Self-teaching, while key, shouldn’t be necessary

Photo courtesy of Sara Schmitt

Here at Tech, students have access to some of the most advanced labs, invention studios and resources for education in the country. They have the best professors for their fields, ranking in the top 10 programs nationwide for several majors. Even career fair at Tech is an incredible opportunity, with companies vying for space just to meet the future alumni of the institute. A Tech degree carries weight on a playing field that covers far more territory than just the U.S.; its recipients often find careers abroad. This incredible success comes from a reputation of advanced preparedness and a readiness to jump right into the workforce at full speed, saving employers precious time and resources on training new employees. Yet if employers were to look into any one of a large number of Tech classes, they might be quicker to sing praises of the students themselves and not the Tech program.

Many students at Tech are frustrated by the amount of money that they pay for an education that often seems to be handed to them in a syllabus instead of taught in a lecture hall. Often students are so lost in classes at Tech that they turn to outside tutors, YouTube channels and Yahoo! Answers to learn the material.

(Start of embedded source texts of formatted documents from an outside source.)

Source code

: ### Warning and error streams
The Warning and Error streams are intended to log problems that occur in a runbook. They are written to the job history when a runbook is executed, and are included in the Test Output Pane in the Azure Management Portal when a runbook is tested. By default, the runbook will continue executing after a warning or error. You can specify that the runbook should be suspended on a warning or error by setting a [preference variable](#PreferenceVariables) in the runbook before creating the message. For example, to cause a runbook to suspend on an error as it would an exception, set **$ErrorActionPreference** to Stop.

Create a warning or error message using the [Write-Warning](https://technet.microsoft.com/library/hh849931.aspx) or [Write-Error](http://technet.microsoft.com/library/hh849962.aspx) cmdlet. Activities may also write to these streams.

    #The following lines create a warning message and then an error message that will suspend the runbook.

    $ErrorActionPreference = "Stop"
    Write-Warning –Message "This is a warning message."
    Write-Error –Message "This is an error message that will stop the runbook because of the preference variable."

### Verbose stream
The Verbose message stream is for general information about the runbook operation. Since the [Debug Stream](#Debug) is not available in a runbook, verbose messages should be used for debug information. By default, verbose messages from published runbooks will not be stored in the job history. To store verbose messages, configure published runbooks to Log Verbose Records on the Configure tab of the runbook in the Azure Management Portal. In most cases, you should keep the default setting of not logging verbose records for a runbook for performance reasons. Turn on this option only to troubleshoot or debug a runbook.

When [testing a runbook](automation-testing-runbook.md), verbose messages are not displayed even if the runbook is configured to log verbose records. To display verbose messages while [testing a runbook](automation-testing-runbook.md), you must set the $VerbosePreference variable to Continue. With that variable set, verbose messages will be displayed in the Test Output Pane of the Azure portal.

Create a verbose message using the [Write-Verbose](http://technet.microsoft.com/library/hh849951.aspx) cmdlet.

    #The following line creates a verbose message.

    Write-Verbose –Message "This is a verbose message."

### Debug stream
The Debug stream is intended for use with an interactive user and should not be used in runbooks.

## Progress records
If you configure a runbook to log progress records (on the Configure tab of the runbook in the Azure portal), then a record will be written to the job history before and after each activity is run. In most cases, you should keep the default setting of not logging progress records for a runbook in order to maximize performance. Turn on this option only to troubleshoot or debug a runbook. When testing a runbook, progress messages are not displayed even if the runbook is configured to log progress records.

The beauty of a college education — what makes it distinguishable from high school ­­— is the professors. Many professors come to Tech with years of experience in their respective fields and valuable contacts in their areas of expertise. Instead of automatons standing in front of a projector screen, they should be dynamic storytellers, telling students of the real-life problems that they have solved and the unconventional methods they that set them apart.

This being said, there are several perks to knowing how to self-teach. For instance, in the work force, no employer is going to hold the hand of a fledgling employee for months on end, helping them to solve the assigned problem. Thus the ability to teach oneself is an invaluable skill that Tech students are forced to pick up here in college. In being pushed to find unconventional methods of learning outside of the classroom, students familiarize themselves with resources that may be valuable later while also learning about independent information-gathering.

So while it is often frustrating to stay up late at night frantically combing wikiHow for how to solve a math problem, or bombarding a fellow student with questions that should have been answered by a professor in class, ultimately this atmosphere of rigorous self-propulsion through college is what makes Tech students so remarkable. So remember when giving the very best elevator pitch at career fair: every Tech student’s most valuable asset is the ability to survive and thrive in environments that seem impossible, because problem-solving and independence are key components of the Tech education.